Down to earth, without a baseball bat

It’s strange, isnt’ it? The moment you start to feel a little self-satisfied, perhaps even smug, you get brought down to earth with such a bump that you can’t ever imagine how you started out with those wonderful feelings.
For me, Wednesday evening was such a time. All was good with the world as I walked down Blackfriars Road towards the Transport for London building. I was feeling perhaps just a little self-satisfied because I was on my way to a meeting with SkyRide and British Cycling. It was a session for ride leaders and British Cycling officials to look back on the past SkyRide season, and to look at how it can be improved in future years.
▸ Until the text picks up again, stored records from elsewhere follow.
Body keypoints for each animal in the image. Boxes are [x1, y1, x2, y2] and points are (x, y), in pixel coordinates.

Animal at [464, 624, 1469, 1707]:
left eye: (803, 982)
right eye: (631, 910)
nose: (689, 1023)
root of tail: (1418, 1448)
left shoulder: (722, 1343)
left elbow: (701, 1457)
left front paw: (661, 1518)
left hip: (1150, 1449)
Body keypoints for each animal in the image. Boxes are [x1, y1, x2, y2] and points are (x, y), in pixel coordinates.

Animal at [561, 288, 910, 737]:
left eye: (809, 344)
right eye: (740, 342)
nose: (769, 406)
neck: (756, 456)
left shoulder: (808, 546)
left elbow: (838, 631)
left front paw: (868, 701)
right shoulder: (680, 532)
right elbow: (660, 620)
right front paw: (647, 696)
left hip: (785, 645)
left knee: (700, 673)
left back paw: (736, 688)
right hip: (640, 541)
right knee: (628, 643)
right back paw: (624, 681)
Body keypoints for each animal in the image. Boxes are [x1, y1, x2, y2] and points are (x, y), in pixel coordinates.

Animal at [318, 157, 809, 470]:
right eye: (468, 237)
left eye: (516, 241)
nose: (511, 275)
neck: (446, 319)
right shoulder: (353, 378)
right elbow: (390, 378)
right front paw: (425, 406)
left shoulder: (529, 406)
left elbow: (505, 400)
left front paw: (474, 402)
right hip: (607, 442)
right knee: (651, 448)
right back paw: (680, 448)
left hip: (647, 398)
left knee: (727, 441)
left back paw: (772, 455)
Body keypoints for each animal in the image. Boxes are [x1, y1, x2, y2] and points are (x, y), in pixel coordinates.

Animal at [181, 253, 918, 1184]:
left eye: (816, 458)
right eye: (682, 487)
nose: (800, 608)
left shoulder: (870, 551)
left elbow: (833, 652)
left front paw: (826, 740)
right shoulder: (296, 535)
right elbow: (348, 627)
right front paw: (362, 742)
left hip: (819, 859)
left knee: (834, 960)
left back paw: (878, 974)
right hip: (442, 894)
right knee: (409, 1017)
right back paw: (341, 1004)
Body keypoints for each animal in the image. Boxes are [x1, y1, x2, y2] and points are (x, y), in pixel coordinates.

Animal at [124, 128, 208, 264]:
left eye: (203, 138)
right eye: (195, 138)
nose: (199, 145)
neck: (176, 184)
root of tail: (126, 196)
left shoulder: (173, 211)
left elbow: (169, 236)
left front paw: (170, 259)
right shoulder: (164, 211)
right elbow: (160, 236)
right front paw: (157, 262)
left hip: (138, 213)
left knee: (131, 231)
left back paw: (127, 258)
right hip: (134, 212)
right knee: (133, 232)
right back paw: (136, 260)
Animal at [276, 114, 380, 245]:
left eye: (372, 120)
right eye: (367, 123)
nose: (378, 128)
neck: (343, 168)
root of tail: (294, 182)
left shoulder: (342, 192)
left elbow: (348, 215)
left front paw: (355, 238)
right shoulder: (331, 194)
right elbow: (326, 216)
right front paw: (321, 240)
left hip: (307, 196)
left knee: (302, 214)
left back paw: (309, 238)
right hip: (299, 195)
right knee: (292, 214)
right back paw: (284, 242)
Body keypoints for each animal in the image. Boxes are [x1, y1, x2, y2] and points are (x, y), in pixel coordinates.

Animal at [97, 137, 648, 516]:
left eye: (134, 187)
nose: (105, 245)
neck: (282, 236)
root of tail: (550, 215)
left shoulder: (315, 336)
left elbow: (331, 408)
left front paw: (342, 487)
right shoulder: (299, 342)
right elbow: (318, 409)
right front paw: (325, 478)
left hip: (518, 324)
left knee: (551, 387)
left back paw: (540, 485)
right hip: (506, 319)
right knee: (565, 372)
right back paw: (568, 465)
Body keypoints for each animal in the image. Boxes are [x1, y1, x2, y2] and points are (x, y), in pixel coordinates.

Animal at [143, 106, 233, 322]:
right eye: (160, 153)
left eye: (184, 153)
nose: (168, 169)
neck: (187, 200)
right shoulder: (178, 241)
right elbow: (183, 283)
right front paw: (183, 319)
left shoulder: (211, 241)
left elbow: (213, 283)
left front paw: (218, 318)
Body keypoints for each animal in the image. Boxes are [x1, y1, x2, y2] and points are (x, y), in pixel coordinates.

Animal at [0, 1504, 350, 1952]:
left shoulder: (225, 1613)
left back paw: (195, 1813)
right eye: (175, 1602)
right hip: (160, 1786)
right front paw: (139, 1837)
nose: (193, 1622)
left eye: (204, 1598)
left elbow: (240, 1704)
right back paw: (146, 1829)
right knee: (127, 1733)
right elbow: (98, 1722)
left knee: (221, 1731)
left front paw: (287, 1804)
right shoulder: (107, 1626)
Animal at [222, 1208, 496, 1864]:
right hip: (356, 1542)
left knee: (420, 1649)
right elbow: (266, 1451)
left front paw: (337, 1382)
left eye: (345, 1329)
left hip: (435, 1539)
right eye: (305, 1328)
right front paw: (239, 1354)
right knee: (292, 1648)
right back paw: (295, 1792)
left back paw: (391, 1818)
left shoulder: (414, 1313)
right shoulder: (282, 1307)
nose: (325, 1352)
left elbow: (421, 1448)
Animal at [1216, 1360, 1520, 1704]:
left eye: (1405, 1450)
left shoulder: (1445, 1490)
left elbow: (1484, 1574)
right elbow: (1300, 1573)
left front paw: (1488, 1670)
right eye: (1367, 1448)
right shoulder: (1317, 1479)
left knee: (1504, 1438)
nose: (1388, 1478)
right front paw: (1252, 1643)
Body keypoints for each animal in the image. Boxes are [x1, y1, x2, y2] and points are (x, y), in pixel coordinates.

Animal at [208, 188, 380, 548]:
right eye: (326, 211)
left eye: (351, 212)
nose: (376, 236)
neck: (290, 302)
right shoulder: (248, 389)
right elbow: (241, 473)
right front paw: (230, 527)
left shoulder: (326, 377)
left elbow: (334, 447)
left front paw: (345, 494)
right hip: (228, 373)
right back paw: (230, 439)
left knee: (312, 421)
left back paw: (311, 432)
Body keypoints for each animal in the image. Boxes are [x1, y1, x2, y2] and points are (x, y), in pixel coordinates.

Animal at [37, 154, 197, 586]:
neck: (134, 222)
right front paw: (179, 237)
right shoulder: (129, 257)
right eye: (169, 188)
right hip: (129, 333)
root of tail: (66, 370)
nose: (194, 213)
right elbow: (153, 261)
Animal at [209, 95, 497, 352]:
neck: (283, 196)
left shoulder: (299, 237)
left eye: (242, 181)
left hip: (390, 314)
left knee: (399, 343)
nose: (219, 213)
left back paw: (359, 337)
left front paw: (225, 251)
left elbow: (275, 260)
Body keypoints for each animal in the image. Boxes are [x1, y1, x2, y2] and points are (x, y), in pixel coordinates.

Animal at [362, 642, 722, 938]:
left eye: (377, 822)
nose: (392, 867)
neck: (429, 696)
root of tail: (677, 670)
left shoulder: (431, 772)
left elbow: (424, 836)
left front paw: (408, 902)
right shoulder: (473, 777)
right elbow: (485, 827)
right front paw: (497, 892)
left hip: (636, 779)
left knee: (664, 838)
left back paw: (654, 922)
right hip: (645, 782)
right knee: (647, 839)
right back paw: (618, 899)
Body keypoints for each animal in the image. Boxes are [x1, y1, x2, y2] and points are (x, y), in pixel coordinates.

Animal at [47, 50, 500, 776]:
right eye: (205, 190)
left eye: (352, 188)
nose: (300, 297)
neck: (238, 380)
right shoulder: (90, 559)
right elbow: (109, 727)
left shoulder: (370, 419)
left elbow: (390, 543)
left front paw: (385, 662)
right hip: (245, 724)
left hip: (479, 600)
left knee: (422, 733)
I stopped at the traffic lights on Southwark Road. It was nearly 6.30, dark already, and everywhere was filled with commuters – cars, pedestrians, cyclists – trying to get home as quickly as possible. I waited for the lights to change, and as they went green I stepped off the pavement. I never knew that a cyclist had come round the corner, through the red lights, until I felt him brush past my coat and the chap next to me said “Whoa”. How he missed us, I have no idea.
Usually I support cyclists and cycling unfailingly, but suddenly I was on the other side, and now I know what it’s like. I had no contradictory feelings: I just wished that I’d had a baseball bat so that I could vent my feelings on the cyclist and his unlit machine.
I know that there are laws in place to deal with this type of offence (jumping the red lights, that is, not the baseball bat thing), and I know they are difficult to enforce. Pedestrians need to know they have the protection of the law, and so do cyclists (have you ever seen a motorist reprimanded for encroaching on an advanced stopping area, or for driving or parking in a cycle lane?)
But if cyclists (and I know – I hope – that this is the minority) cannot show proper consideration for other road users, they can’t expect to be respected in return. If we hope to survive and co-exist in the urban jungle, that is a law we have to learn quickly, and pass on to others. Preferably without the need for a baseball bat.

Heard today, and I have to pass it on: “You know you’ve had enough coffee when you can thread a sewing machine when it’s running.”